WORK ORDER 1 >>
Copy out the text lines of the rows below precisely as they appear, and omit the pictures.

Whenever we have locals come over to our little sanctuary, there is inevitably some culture clash. This usually stems from the same sources: bossiness, smoking, littering, and not answering questions. We are getting fed up with these same problems arising every time we invite somebody to our place, so this may be the last time we hire people to help us with our house.

Just before the workers arrived on the first day, Yulia and I were joking that the roofers wouldn't even bring their own ladder. When they arrived, their very first question was, where is your ladder? It turned out that they didn't have their own car, so bringing a ladder by bus would be impossible. That's fine I guess, but this is something that we should have talked about when the boss came out for the consultation. He could have easily explained that they don't have a vehicle and asked if we had a ladder. Isn't that the point of a consultation?

We've become used to people coming here and expecting just what they need to be here waiting for them. When surveyors came--unannounced--to measure our land for the bureaucracy, they demanded that I bring some stakes to put at the corners of the property--no, not those size stakes, but those size stakes. Make sense? No? Good. Quick hurry up. You can't be busy with your own things right now.

These same bossy men smoked cigarettes and threw the butts on our property when we weren't looking. I can't imagine going to a stranger's house unannounced and then throwing trash on the ground for them to pick up. This mentality represents the epitome of Ukrainian male culture that we have absolutely no respect or patience for.

The roofers were a little better than this. Only one of them smoked. When he lit up on the first day I gave him a bowl for the butts and asked that he smoke on the street and not near our house. He seemed to comply, but Yulia then saw him smoking by the house about an hour later. "We already asked you nicely to not smoke here," she said. He got the point. Almost.

We suspected that he snuck cigarettes in while working on the far side of the house on a couple of occasions. Yulia said she though she smelled smoke a number of times. We found an empty pack of cigarettes on the ground on the neighbor's side after they left.

It's not so much that he was smoking, but that he was going behind our backs. Yulia says this made here feel like the principal at a middle school with kids sneaking cigarettes when the adults weren't looking. It is kind of pathetic. What's worse than this man's addiction or his smelling up our house is the idea that he was trying to do something against the rules without getting caught. It makes us wonder what else the workers were doing while we weren't looking. Even though this man is much older than us, his maturity level is still that of a boy's. As I said earlier, it's a part of Ukrainian male culture, but it's not a culture of men.

I've already mentioned the bacon flavored snack chips and the pack of cigarettes on the ground, but there were more instances of the workers leaving garbage behind without cleaning up after themselves. The workers would eat lunch on the patio and then leave behind their refuse when they were done. I found a peeled onion in the bucket I use to mix lacquer in.

It's not so much that these men left their trash at our place, but that they didn't even ask where to put it. A simple, "Do you guys have a place we could throw out our garbage?" would have sufficed.

But the workers weren't adept at asking or answering questions. About half way through the job I began to ask them if there were enough materials to finish the job (Yulia and I were providing all the material). I explained that we didn't have a car, so if we needed to buy anything else, we would have to know ahead of time so that we could make arrangements. They repeatedly assured us that, yes, there were enough materials.

DATA RECORDS >>
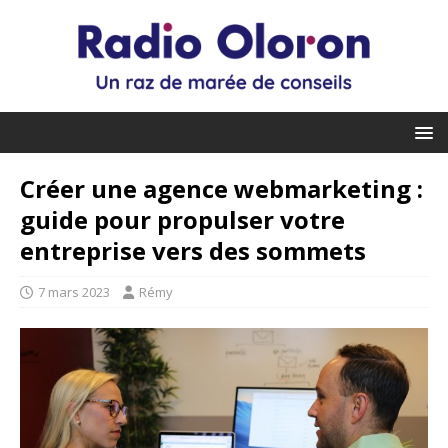
Créer une agence webmarketing :
guide pour propulser votre
entreprise vers des sommets
7 mars 2023
Rémy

WORK ORDER 2 >>
In the page excerpt above, condense the paragraph beginning "The roofers were a little better than this" into a shorter version that keeps its main facts.

WRITTEN REPLY 1 >>
Créer une agence webmarketing :
guide pour propulser votre
entreprise vers des sommets
7 mars 2023
Rémy

WRITTEN REPLY 2 >>
Only one of the roofers smoked. On the first day, the writer gave him a bowl for his cigarette butts and asked him to smoke on the street rather than near the house. About an hour later, Yulia saw him smoking by the house and told him they had already asked him nicely not to. He then mostly complied.